━━━ Extrait du texte

Tels les signes d’une présence Spektrale, les dernières réalisations d’
Haemoth ont invariablement agi en révélateur d’une manifestation prochaine du
Spektr (à condition de s'armer d'un minimum de patience). Ainsi, l'album "
In Nomine Odium" (fin 2011) fut en quelque sorte une annonce déguisée pour "
Cypher" (début 2013), tandis que l'EP "Condemned" (mi-2014) y alla de son petit indice quant au "The Art to Disappear" qui nous intéresse aujourd'hui.
Haemoth /
Spektr : deux formations franciliennes aussi intimement liées (l'esprit commun Hth, les sonorités crues et glaciales) qu'elles évoluent dans des dimensions différentes ; le black metal somme toute traditionnel d'
Haemoth se trouvant, à travers le prisme Spektral, remodelé en une forme plus déstructurée, aux contours nébuleux et ne reculant devant aucune expérimentation (dark ambient, noise, jazz…) pour triturer nos neurones et en extirper nos peurs irrationnelles.

━━━━━━

Tâche A » D'après l'extrait sur Haemoth et Spektr, quel EP de Haemoth est paru à la mi-2014 ?
Tâche B » Rédigez la suite de l'extrait sur Haemoth et Spektr à partir de sa dernière phrase.
Le matériau ci-dessous n'est pas nécessaire.

━━━ Données fournies

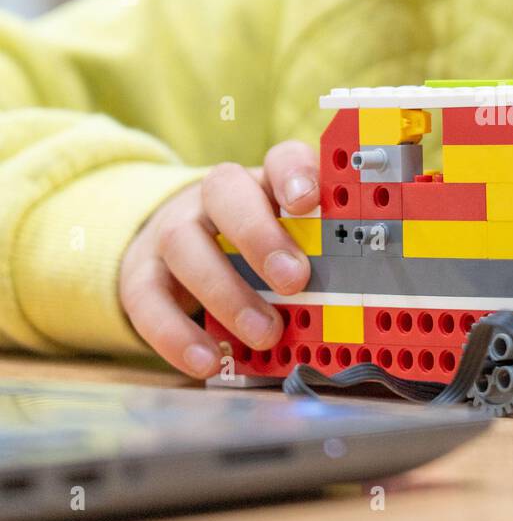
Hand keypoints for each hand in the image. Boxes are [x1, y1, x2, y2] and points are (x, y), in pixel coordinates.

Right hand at [119, 142, 318, 377]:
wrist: (175, 259)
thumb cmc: (255, 257)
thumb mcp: (290, 249)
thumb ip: (318, 260)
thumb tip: (363, 297)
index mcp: (264, 184)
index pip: (280, 159)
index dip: (294, 173)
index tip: (309, 202)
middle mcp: (214, 198)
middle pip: (225, 190)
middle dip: (260, 235)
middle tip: (294, 280)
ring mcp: (172, 230)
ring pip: (183, 242)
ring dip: (225, 291)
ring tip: (264, 333)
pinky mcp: (140, 273)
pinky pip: (146, 297)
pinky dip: (176, 333)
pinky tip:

━━━━━━

Réponse rédigée A » L'EP « Condemned ».

Réponse rédigée B »
Autre trait caractéristique durant ces 16 années où le
Spektr a daigné se montrer avec plus ou moins de régularité : sa propension à traduire musicalement des concepts alambiqués mêlant expériences paranormales et psychotropes à des thématiques situées à la frontière entre tangible et immatériel.
Des penchants que le
Spektr a néanmoins atténué sur ce 5ème opus, comme si l'entité avait subitement décidé d'apparaître sous une forme plus concrète et aux intentions sans détour.
… Impression que laisse le contact visuel de l'album, entre les intitulés des 9 chapitres, curieusement moins sibyllins et plus percutants que par le passé, et la disparition du logo originel au profit d’une typographie élémentaire, inscrite sur une pochette à forte dominante claire tranchant net avec les ténèbres d’antan.
… Impression que confirme le premier contact auditif, l'alpha de l'album, celui qui donne le ton.
La boucle de l'éphémère intro "
Again", semblant tourner comme une bande magnétique à vide, n'a même pas le temps d'imposer son effet hypnotique qu'elle s'efface sous les coups de boutoir du redoutable "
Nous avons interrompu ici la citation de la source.